Алеф - Пауло Коэльо
Шрифт:
Интервал:
Закладка:
Хиляль становится не по себе.
– А причем тут ручей и роза?
– К лету две тысячи второго года я уже был известным писателем, зарабатывал кучу денег и имел все основания полагать, что мои жизненные ценности едва ли когда-нибудь поменяются. Но разве можно быть уверенным в таких вещах? Я решил провести эксперимент. Мы с женой нашли дешевый отель во Франции, чтобы провести в нем пять месяцев. Платяной шкаф в номере был очень маленький, так что мы обходились минимумом вещей. Мы совершали вылазки в лес и горы, ели в городе, часами беседовали и каждый день ходили в кино. Там мы поняли, что главные вещи в жизни неизменно просты и доступны каждому человеку. Нам обоим нравилась такая жизнь, но только мне для работы довольно ноутбука, а моя жена художница, ей нужна мастерская, место, где можно писать картины и хранить их. Я не хотел, чтобы она приносила свой дар в жертву ради меня, и я предложил ей арендовать студию. А она тем временем любовалась окрестными горами, долинами, реками, озерами и лесами и думала: почему бы мне не держать картины прямо здесь? Почему не сделать природу своей союзницей?
Хиляль смотрит в ручей не мигая.
– Так ей пришло в голову «хранить» картины под открытым небом.

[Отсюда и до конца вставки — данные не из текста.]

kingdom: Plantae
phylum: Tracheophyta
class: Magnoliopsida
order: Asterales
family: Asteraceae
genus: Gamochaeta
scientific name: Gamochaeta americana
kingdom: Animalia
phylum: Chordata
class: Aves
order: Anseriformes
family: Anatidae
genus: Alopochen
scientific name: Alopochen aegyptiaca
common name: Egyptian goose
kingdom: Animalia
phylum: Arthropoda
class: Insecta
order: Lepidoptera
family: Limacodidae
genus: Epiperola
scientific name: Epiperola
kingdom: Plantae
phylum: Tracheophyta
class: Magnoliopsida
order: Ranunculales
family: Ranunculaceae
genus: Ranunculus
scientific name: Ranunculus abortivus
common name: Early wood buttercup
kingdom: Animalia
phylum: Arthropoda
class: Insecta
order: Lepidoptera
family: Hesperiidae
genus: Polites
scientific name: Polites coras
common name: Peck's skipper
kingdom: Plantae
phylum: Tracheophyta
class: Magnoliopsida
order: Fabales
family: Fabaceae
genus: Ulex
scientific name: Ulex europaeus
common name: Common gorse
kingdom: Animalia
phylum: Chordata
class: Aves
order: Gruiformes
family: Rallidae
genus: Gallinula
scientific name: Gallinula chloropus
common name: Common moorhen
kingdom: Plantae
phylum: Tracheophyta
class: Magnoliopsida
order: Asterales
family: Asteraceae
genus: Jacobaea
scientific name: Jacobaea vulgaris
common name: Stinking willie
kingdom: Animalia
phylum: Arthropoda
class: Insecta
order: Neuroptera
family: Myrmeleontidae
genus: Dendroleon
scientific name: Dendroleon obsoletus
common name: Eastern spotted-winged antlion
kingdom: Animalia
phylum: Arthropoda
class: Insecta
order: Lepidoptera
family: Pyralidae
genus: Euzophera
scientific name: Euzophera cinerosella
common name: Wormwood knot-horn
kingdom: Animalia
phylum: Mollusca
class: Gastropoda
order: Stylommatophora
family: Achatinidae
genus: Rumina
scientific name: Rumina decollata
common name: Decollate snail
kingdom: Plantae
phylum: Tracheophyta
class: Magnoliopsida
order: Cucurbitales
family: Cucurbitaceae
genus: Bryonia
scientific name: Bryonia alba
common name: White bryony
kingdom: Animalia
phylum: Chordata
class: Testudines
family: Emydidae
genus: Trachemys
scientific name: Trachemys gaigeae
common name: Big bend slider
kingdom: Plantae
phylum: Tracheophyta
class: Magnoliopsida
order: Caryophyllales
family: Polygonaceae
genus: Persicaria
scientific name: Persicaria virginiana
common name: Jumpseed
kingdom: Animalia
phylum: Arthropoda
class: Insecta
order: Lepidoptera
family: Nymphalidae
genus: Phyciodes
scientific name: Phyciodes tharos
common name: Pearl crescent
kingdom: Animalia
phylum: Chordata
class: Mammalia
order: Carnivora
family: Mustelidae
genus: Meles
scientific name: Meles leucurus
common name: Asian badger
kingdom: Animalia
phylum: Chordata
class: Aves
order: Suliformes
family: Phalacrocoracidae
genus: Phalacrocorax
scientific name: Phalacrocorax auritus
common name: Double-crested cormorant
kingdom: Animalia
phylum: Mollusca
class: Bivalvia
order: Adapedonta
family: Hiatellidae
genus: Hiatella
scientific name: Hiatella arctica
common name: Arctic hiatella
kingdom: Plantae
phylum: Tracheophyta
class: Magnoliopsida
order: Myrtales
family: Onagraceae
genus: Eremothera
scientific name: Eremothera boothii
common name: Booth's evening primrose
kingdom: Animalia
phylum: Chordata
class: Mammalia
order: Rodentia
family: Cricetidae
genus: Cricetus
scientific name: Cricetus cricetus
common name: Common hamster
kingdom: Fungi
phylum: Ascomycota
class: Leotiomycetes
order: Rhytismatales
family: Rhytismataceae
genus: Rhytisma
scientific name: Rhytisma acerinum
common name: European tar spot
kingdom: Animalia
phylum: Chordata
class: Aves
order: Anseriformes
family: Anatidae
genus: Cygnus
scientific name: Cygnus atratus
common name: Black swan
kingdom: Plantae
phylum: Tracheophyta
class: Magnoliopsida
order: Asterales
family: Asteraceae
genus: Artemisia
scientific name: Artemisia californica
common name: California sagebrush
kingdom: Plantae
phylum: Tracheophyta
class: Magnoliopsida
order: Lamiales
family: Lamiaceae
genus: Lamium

Я брал ноутбук и писал, а она вставала на колени и ставила мольберт прямо на траву. Спустя год мы собрали оставленные в лесу холсты и подивились результатам. Одной из первых картин, написанных в «соавторстве» с природой, была роза на золотом фоне. Потом мы купили дом в Пиренеях, но жена продолжает закапывать и откапывать свои картины везде, куда бы ни приехала. Вынужденная мера превратилась в ее творческий метод. Я смотрю на ручей и чувствую такую острую, невыразимую любовь к ней, словно она сейчас рядом со мной.
Ветер немного утих, солнце начинает припекать. Все вокруг озарено дивным предвечерним светом.
– Я понимаю тебя и уважаю твои чувства, – произносит девушка. – Но вчера в ресторане, когда говорил о прошлой жизни, ты утверждал, что любовь сильнее нас.
– Да, но любовь – это наш выбор.
– В Новосибирске ты потребовал, чтобы я тебя простила, и я простила. Теперь моя очередь просить: скажи мне, что любишь меня.
Я беру ее за руку. Мы долго смотрим на воду.
– Молчание – тоже ответ, – говорит Хиляль.
Я обнимаю ее, она кладет голову мне на плечо.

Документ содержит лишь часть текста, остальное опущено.